# Cozette won't sit still for topknot!



## socalyte (Nov 15, 2010)

Hi, all, 

I've been trying and trying to get a topknot in my girl's hair. She came with one and in the pictures I saw of her prior to me getting her, she had one then too. I had to take the one she came in out as it was starting to mat, but whenever I try to put it back in, she wiggles and squirms to the point that I can't put one in. If I do manage to get one in (usually loosely because she wiggles too much for me to get the band around it tight enough) she paws at it until it pulls out of her hair. Anyone have suggestions for me? Are there some bands that stay better than others? 

Cozette is six months old, and supposed to be used to being groomed-- her breeder said she didn't have a problem. Any help is appreciated! Oh and by the way, I haven't yet found any treats she likes, so I haven't been able to reward her when she sits still for half a second!

Thanks!


----------



## CrystalAndZoe (Jul 11, 2006)

Well she is still a puppy so part of that is just her being a puppy I'm sure. And if you're like me, I'm not nearly as fast or competent as the show breeders are. Something I found that helped me with Callie was to roll up a small towel. I'm thinking her breeder must have had her lay her head on one of those pillows because even though she really didn't want to, she did lay down and rest her chin on the rolled up towel. But I do have to be fast about it or that head gets squirmy even on the pillow. lol Something else I just stumbled on by accident last night, was I don't do a 3rd loop with the grooming band. Callie's hair is thick enough and I must have small enough bands, that only doing 2 not only make it so she isn't rubbing her face and head on things, her top knot stays up and even goes back a bit. Before it had a tendency to come forward.

I use ortho bands and think those work really well.


----------



## socalyte (Nov 15, 2010)

Thank you for the reassurance and help! I never thought about a rolled up towel-- makes perfect sense! I haven't been sure what bands to use either, so your recommendation is very helpful. Hopefully I can find those. I have a large order of bows coming from a gal on Etsy recommended here on SM, and I definitely want her to wear them! I didn't know that the bow she came with should have slid off and could have been reused; I just clipped the rubber band off (oops!). 

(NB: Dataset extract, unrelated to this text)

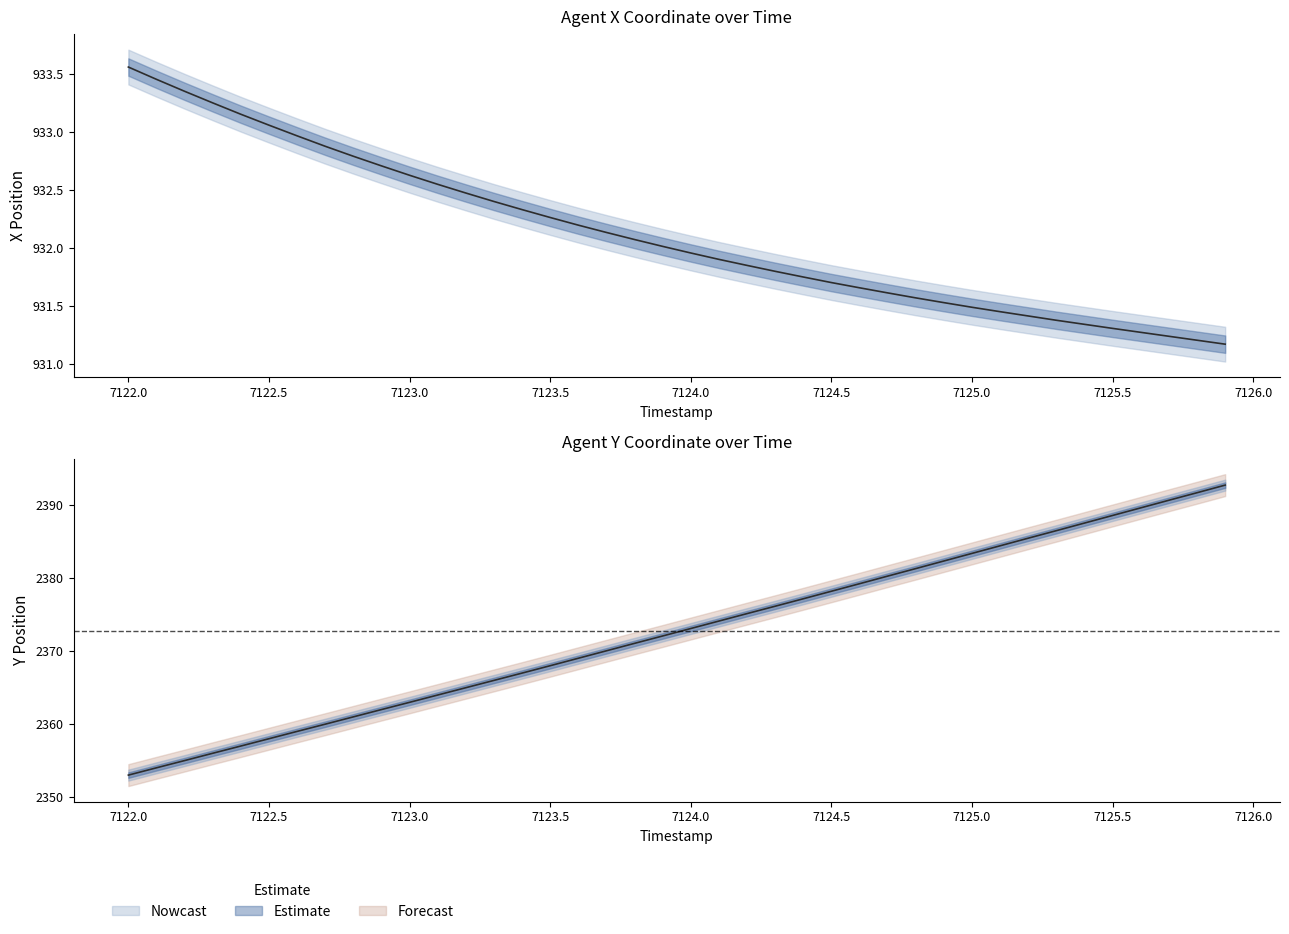

Is the value of Y at 32 greater than the value of X at 32?

Yes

If anyone has any hints for tasty treats for finicky dogs, I'd love to hear them. I have been keeping her on all natural and organic products thus far (even though she came to me on Purina Puppy Chow).


----------



## ched999uk (Dec 2, 2010)

I take it you have tried chicken as a treat? Works great here


----------



## KAG (Jun 1, 2006)

Try grooming her when she's exhausted! LOL
Beautiful baby girl.
xoxoxoxooxoxox


----------



## The A Team (Dec 1, 2005)

My advice is to NEVER give up. Do it every day....it could take a year....but she'll learn....my Abbey took forever, but she's fine now. Just make it quick and not too dramatic. Took me a while to "get it" too. I'm left handed and many of her top knot headed south into her face :w00t::blink:....just keep doing it....you'll both get used to it....just don't give up. :thumbsup:


----------